“Lasciate ogni spernza, voi che entrate”. Ou: Perdei toda a esperança, vós que entrastes. O verso está em Inferno, a primeira das três partes de “A Divina Comédia”, de Dante Alighieri. O mesmo verso poderia figurar na bandeira desta pátria, substituindo a inútil premissa de ordem e progresso.
Conhece os estágios de Kübler-Ross? Pelos quais o doente terminal passa? Negação, raiva, negociação, depressão e aceitação. O primeiro estágio consiste na negação, como forma de defesa, o indivíduo se nega a aceitar o problema, se desviando ao máximo do contato com a realidade. O segundo estágio é a raiva, a pessoa se sente injustiçada, não entende o motivo de estar passando por isso, tornando comum que a culpa seja transferida para o outro. No terceiro estágio, o indivíduo chega a barganhar tentando negociar consigo mesmo, faz promessas desmedidas diz que daqui para frente vai ser uma pessoa melhor, mesmo tendo a consciência de que todas essas promessas são infundadas.
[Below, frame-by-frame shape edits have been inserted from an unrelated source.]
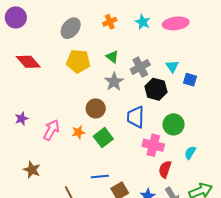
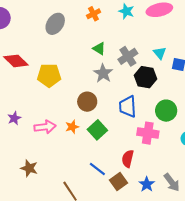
yellow pentagon: (78, 61) -> (49, 75), moved
pink arrow: (51, 130) -> (45, 127), turned 60
red semicircle: (165, 169) -> (128, 159), moved
blue line: (100, 177) -> (97, 169), turned 48

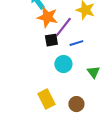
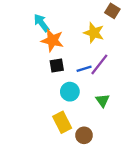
purple line: (63, 27) -> (99, 64), moved
yellow rectangle: (46, 99) -> (62, 122), moved

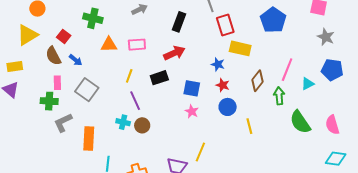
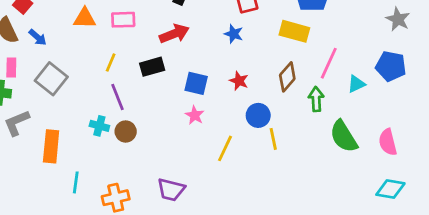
gray star: (326, 37) -> (398, 19), moved
yellow rectangle: (240, 48) -> (294, 31), moved
blue star: (218, 64) -> (234, 34), moved
blue circle: (228, 107) -> (258, 115), moved
yellow line: (200, 152) -> (225, 148), moved

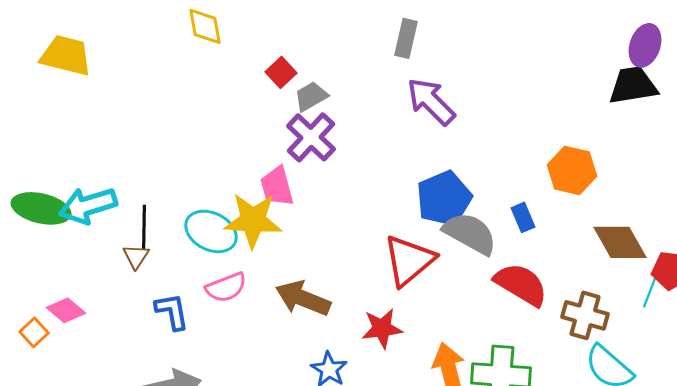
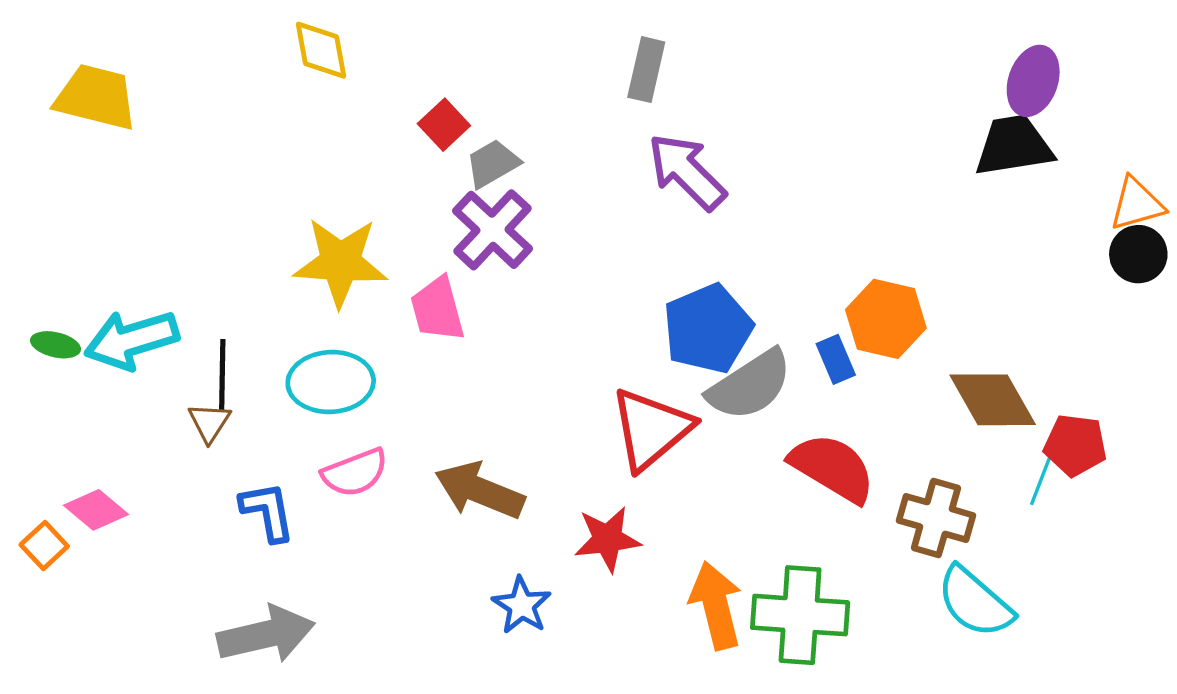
orange hexagon: (572, 170) -> (886, 319), moved
green ellipse: (41, 208) -> (56, 345), size x0.5
yellow star: (253, 220) -> (340, 262), moved
cyan ellipse: (211, 231) -> (331, 382), turned -30
gray semicircle: (470, 233) -> (750, 385), turned 118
Quando o penúltimo estágio chega, a depressão, a atitude é o isolamento, e, percebendo que é impotente diante de toda essa situação, o indivíduo entra no seu mundo interno. O quinto e último estágio é a aceitação, quando a pessoa passa a enxergar a realidade como realmente é. O desespero vai embora e ela, finalmente, está pronta para aceitar a morte.
Esses estágios se assemelham aos fossos do oitavo círculo do inferno (Malebolge), contidos na obra de Alighieri. No quinto fosso encontram-se os corruptos, submergidos em um lago de piche fervente. Ligado por uma ponte está o sexto fosso, onde são punidos os hipócritas. O autor desse texto ainda não achou relação melhor para explicar o que acontece neste país. Aqui, com as cabeças viradas para as costas, impossibilitados de olhar para frente, todos se abraçam à morte no minuto em que aceitam a corrupção como natural. Sim, são afirmações céticas.
Procure bem lá no fundo e diga a todos, qual é a sua fantasia mais íntima? A paz mundial? Foi o que eu pensei. A mulher do vizinho? Ganhar na Loteria? Humilhar todos aqueles que te fizeram mal? Tem fantasias com poder? Dinheiro, muito dinheiro? O que você seria capaz de fazer para realizar suas fantasias? Vamos lá, pense. Quero que entenda a mentalidade humana.
Segundo a teoria de Lacan, as fantasias têm que transitar fora da realidade. Porque no instante em que se consegue atingir esta ilusão, já não há mais sentido. Não se pode querer mais o que já está em sua posse. Para poder continuar a existir o desejo, esse tem de ser nutrido, essencialmente, pela ausência do objeto desejado. Você não quer “algo”, quer toda a fantasia ao entorno de possuir esse “algo”. Nesse sentido o desejo apoia fantasias cegas, alucinações. Foi essa a premissa de Sigmund Freud ao dizer que “A crença em Deus subsiste devido ao desejo de um pai protetor a imortalidade, ou como um ópio contra a miséria e sofrimento da existência humana”.
Lacan diz: “O desejo não é, portanto, nem o apetite de satisfação nem a demanda de amor, mas a diferença que resulta da subtração do primeiro à segunda, o próprio fenômeno de sua fenda”. Então, a partir dos pressupostos de Lacan podemos entender que: preencher a vida de desejos é dar voz a um inconsciente que só conhece a lei da posse, que é tão vazia de sentido quanto o numerador de uma fração sem denominador. Assim, o verdadeiro significado de ser humano é a luta pela aproximação entre Dante (o homem) e Virgílio (a razão). Não devemos mover a vida pela alucinação do desejo, mas pelos momentos de compaixão, pelo altruísmo levado à última consequência. Afinal, como disse Albert Camus, “a grandeza do homem consiste na sua decisão de ser mais forte que a condição humana”.
Restasse em mim alguma esperança na honestidade pátria, ficaria sensibilizado com o pensamento de Lacan. Mas, para mim, assim como a “Divina Comédia”, este país é, sem dúvida, uma formidável obra de fantasia e de representação poética dantesca, no pior sentido da palavra. O que difere as duas obras, além de que uma já está acabada, são os pontos limites que a inteligência e a estupidez humana podem alcançar. Dito de forma direta, o que quero dizer é: o desejo somado à cegueira de um povo, nos leva as piores barbáries com a consciência mais tranquila do mundo. Nos tornamos rudes e dementes.